# Adding smaller fish to existing tank.



## venustus19 (Aug 30, 2007)

got a few questions about adding new smaller fish to an existing tank...

current conditions: 90 gallon tank
fish: 5 tram sp intermedius. = 4"
1 yellow lab = 3"
1 acei = 3"
1 common pleco = 7-8"

my babies(not so much babies anymore) 5 more intermedius, and 4 yellow labs... all about 1-2"

questions: 
what size is a good size to add the new fish to my 90? 
is there a general rule of thumb, or does it depend on tank? have a look at my tank to see the setup if that might be a detail to fix... maybe i need to add more little caves till they get bigger...

do fish kinda grow to the size of the tank... my babies seemed to grow really fast, and now it seems like they stopped growing... there are 9 @1-2" in a 20 long... i would like to get them out soon, as i really don't have any other larger tanks i can put them in...

do you think that they would get picked on in the 90, or as long as i add caves, they would be ok...

let me know what you think... 
thanks.


----------



## fishnmaine (May 29, 2008)

I added 7 Yellow Labs all about 1" to 1.25" to my 90 gal and I have these guys in my main tank
1F Pseudotropheus socolofi (Albino)
1F Blue Gourami
1 Geophagus' steindachneri
3 1m2f Labidochromis caeruleus
2 Heros efasciatus gold severum
1 Aequidens' sp. "Silversaum Green Terror
1F Metriaclima greshakei Ice Blue
2 1M 1F Metriaclima lombardoi" Kenyi
1F Copadichromis borleyi
2 Metriaclima estherae (Red Zebra)

They have been in the tank now for about 2 weeks with no problems at all.


----------



## noki (Jun 13, 2003)

One of the biggest misconceptions about Malawi cichlids is that new fish need to be the same size so it "will be an even fight". The established fish will largely ignore new 1.5" cichlids because the juveniles are no threat to the established pecking order and the females are too young to breed. It is usally easier to add 1 to 2" cichlids, the bigger fish will not pick on them just to be bullies cause they are "mean" and easy to bully, the little ones are not worth the bother most of the time. If you add adult cichlids, then it can be an instant fight for pecking order privilages or new females may be courted violently, sometimes large adults get badly beaten up or killed.

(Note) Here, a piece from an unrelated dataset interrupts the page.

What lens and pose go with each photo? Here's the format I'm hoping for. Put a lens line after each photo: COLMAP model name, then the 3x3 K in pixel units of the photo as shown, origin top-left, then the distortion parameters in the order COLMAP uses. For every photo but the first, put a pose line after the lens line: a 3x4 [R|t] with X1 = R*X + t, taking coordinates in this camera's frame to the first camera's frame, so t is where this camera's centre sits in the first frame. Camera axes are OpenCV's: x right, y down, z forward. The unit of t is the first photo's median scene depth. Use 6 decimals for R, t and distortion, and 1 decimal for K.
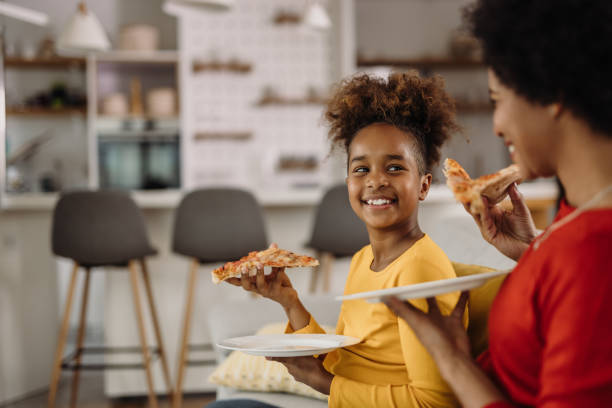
lens RADIAL K [[853.7, 0, 305.0], [0, 853.7, 217.5], [0, 0, 1]] dist [-0.016810, -0.004683]
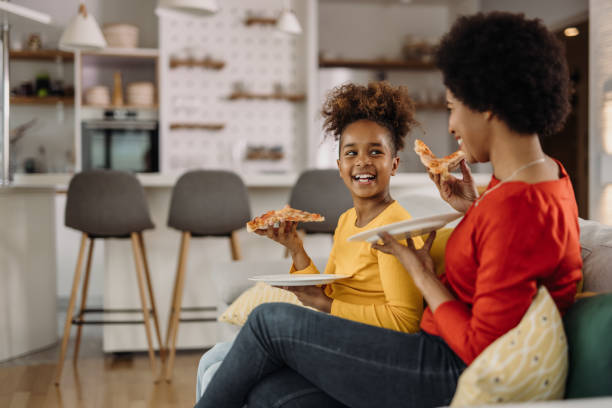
lens RADIAL K [[867.0, 0, 306.0], [0, 867.0, 204.0], [0, 0, 1]] dist [-0.002534, -0.025167]
pose [[0.997435, 0.013306, 0.070323, -0.047814], [-0.012758, 0.999885, -0.008232, 0.017613], [-0.070425, 0.007314, 0.997490, -0.179758]]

Of course, adding very small fish with much larger fish can result in the large fish just seeing the juveniles as prey that will fit in their mouths, it depends on the fish. It takes some common snese. Your curret fish listed are not very good predators.

The juveniles should be fine to add if they are heathy.


----------



## frankeyser (Jul 29, 2008)

noki said:


> One of the biggest misconceptions about Malawi cichlids is that new fish need to be the same size so it "will be an even fight". The established fish will largely ignore new 1.5" cichlids because the juveniles are no threat to the established pecking order and the females are too young to breed. It is usally easier to add 1 to 2" cichlids, the bigger fish will not pick on them just to be bullies cause they are "mean" and easy to bully, the little ones are not worth the bother most of the time. If you add adult cichlids, then it can be an instant fight for pecking order privilages or new females may be courted violently, sometimes large adults get badly beaten up or killed.
> 
> Of course, adding very small fish with much larger fish can result in the large fish just seeing the juveniles as prey that will fit in their mouths, it depends on the fish. It takes some common snese. Your curret fish listed are not very good predators.
> 
> The juveniles should be fine to add if they are heathy.


I agree with this. I add mine when they are about an inch.


----------



## venustus19 (Aug 30, 2007)

thanks for the responces guys... do you think i should add the smaller rocks that are in the 20L with my small guys to the 90 for extra hiding spots till they get a little bigger, or is that not ness.
thanks again...


----------